START DATA

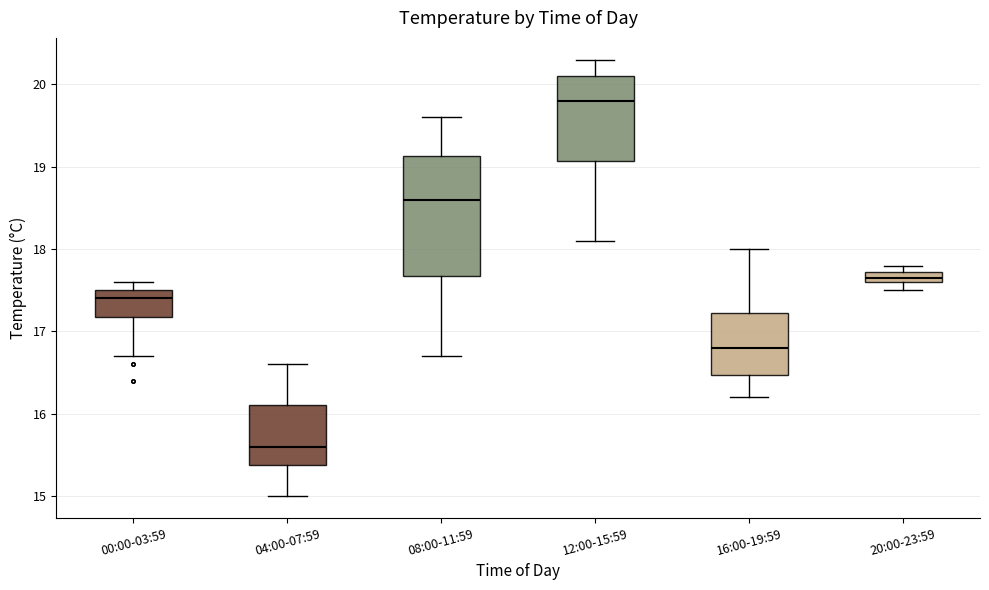

Comparing the boxes themselves (not the whiskers), which one is the tallest?

08:00-11:59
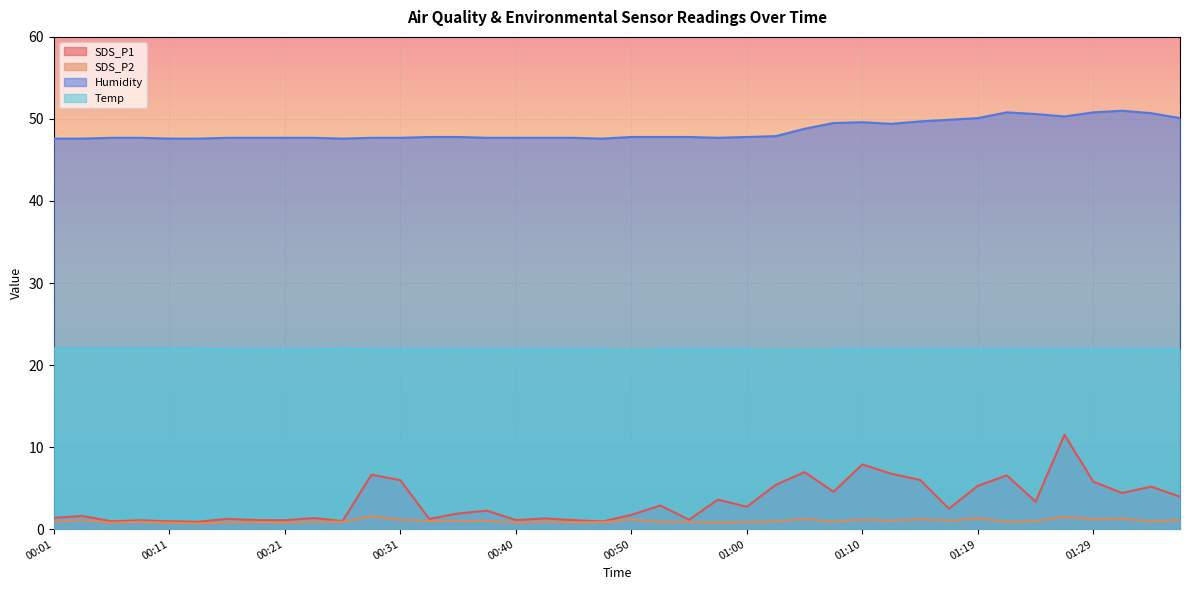

Reading left to right, transcribe all the data shown in this chart.

SDS_P1: 00:01=1.4	00:04=1.6	00:06=0.9	00:09=1.1	00:11=0.9	00:14=0.9	00:16=1.2	00:18=1.1	00:21=1.1	00:23=1.4	00:26=1.0	00:28=6.6	00:31=6.0	00:33=1.2	00:36=1.9	00:38=2.2	00:40=1.1	00:43=1.3	00:45=1.1	00:48=0.9	00:50=1.7	00:53=2.9	00:55=1.1	00:58=3.6	01:00=2.7	01:02=5.4	01:05=7.0	01:07=4.5	01:10=7.9	01:12=6.8	01:15=6.0	01:17=2.5	01:19=5.3	01:22=6.5	01:24=3.4	01:27=11.5	01:29=5.8	01:32=4.4	01:34=5.2	01:37=4.0
SDS_P2: 00:01=0.9	00:04=1.1	00:06=0.8	00:09=0.9	00:11=0.8	00:14=0.7	00:16=0.8	00:18=0.9	00:21=0.8	00:23=0.9	00:26=0.9	00:28=1.6	00:31=1.1	00:33=1.0	00:36=1.0	00:38=1.0	00:40=0.8	00:43=0.9	00:45=0.8	00:48=0.8	00:50=1.2	00:53=0.9	00:55=0.8	00:58=0.8	01:00=0.8	01:02=0.9	01:05=1.2	01:07=0.9	01:10=1.1	01:12=1.0	01:15=1.2	01:17=1.0	01:19=1.3	01:22=0.9	01:24=1.0	01:27=1.5	01:29=1.2	01:32=1.3	01:34=0.9	01:37=1.1
Humidity: 00:01=47.6	00:04=47.6	00:06=47.7	00:09=47.7	00:11=47.6	00:14=47.6	00:16=47.7	00:18=47.7	00:21=47.7	00:23=47.7	00:26=47.6	00:28=47.7	00:31=47.7	00:33=47.8	00:36=47.8	00:38=47.7	00:40=47.7	00:43=47.7	00:45=47.7	00:48=47.6	00:50=47.8	00:53=47.8	00:55=47.8	00:58=47.7	01:00=47.8	01:02=47.9	01:05=48.8	01:07=49.5	01:10=49.6	01:12=49.4	01:15=49.7	01:17=49.9	01:19=50.1	01:22=50.8	01:24=50.6	01:27=50.3	01:29=50.8	01:32=51.0	01:34=50.7	01:37=50.1
Temp: 00:01=22.0	00:04=22.0	00:06=22.0	00:09=22.0	00:11=22.0	00:14=22.0	00:16=21.9	00:18=21.9	00:21=21.9	00:23=21.9	00:26=22.0	00:28=21.9	00:31=21.9	00:33=21.9	00:36=21.9	00:38=21.9	00:40=21.9	00:43=21.9	00:45=21.9	00:48=21.9	00:50=21.8	00:53=21.9	00:55=21.9	00:58=21.9	01:00=21.9	01:02=21.8	01:05=21.8	01:07=21.9	01:10=21.9	01:12=21.9	01:15=21.9	01:17=21.9	01:19=21.9	01:22=21.9	01:24=21.9	01:27=21.9	01:29=21.9	01:32=21.9	01:34=21.9	01:37=21.9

END DATA

### PROBLEM REQUIREMENTS
Reproduce all of the data above, substituting "write out" for "transcribe" and changing nothing else. Leave out the pictures.

### EXPECTED OUTPUT
Comparing the boxes themselves (not the whiskers), which one is the tallest?

08:00-11:59

Reading left to right, write out all the data shown in this chart.

SDS_P1: 00:01=1.4	00:04=1.6	00:06=0.9	00:09=1.1	00:11=0.9	00:14=0.9	00:16=1.2	00:18=1.1	00:21=1.1	00:23=1.4	00:26=1.0	00:28=6.6	00:31=6.0	00:33=1.2	00:36=1.9	00:38=2.2	00:40=1.1	00:43=1.3	00:45=1.1	00:48=0.9	00:50=1.7	00:53=2.9	00:55=1.1	00:58=3.6	01:00=2.7	01:02=5.4	01:05=7.0	01:07=4.5	01:10=7.9	01:12=6.8	01:15=6.0	01:17=2.5	01:19=5.3	01:22=6.5	01:24=3.4	01:27=11.5	01:29=5.8	01:32=4.4	01:34=5.2	01:37=4.0
SDS_P2: 00:01=0.9	00:04=1.1	00:06=0.8	00:09=0.9	00:11=0.8	00:14=0.7	00:16=0.8	00:18=0.9	00:21=0.8	00:23=0.9	00:26=0.9	00:28=1.6	00:31=1.1	00:33=1.0	00:36=1.0	00:38=1.0	00:40=0.8	00:43=0.9	00:45=0.8	00:48=0.8	00:50=1.2	00:53=0.9	00:55=0.8	00:58=0.8	01:00=0.8	01:02=0.9	01:05=1.2	01:07=0.9	01:10=1.1	01:12=1.0	01:15=1.2	01:17=1.0	01:19=1.3	01:22=0.9	01:24=1.0	01:27=1.5	01:29=1.2	01:32=1.3	01:34=0.9	01:37=1.1
Humidity: 00:01=47.6	00:04=47.6	00:06=47.7	00:09=47.7	00:11=47.6	00:14=47.6	00:16=47.7	00:18=47.7	00:21=47.7	00:23=47.7	00:26=47.6	00:28=47.7	00:31=47.7	00:33=47.8	00:36=47.8	00:38=47.7	00:40=47.7	00:43=47.7	00:45=47.7	00:48=47.6	00:50=47.8	00:53=47.8	00:55=47.8	00:58=47.7	01:00=47.8	01:02=47.9	01:05=48.8	01:07=49.5	01:10=49.6	01:12=49.4	01:15=49.7	01:17=49.9	01:19=50.1	01:22=50.8	01:24=50.6	01:27=50.3	01:29=50.8	01:32=51.0	01:34=50.7	01:37=50.1
Temp: 00:01=22.0	00:04=22.0	00:06=22.0	00:09=22.0	00:11=22.0	00:14=22.0	00:16=21.9	00:18=21.9	00:21=21.9	00:23=21.9	00:26=22.0	00:28=21.9	00:31=21.9	00:33=21.9	00:36=21.9	00:38=21.9	00:40=21.9	00:43=21.9	00:45=21.9	00:48=21.9	00:50=21.8	00:53=21.9	00:55=21.9	00:58=21.9	01:00=21.9	01:02=21.8	01:05=21.8	01:07=21.9	01:10=21.9	01:12=21.9	01:15=21.9	01:17=21.9	01:19=21.9	01:22=21.9	01:24=21.9	01:27=21.9	01:29=21.9	01:32=21.9	01:34=21.9	01:37=21.9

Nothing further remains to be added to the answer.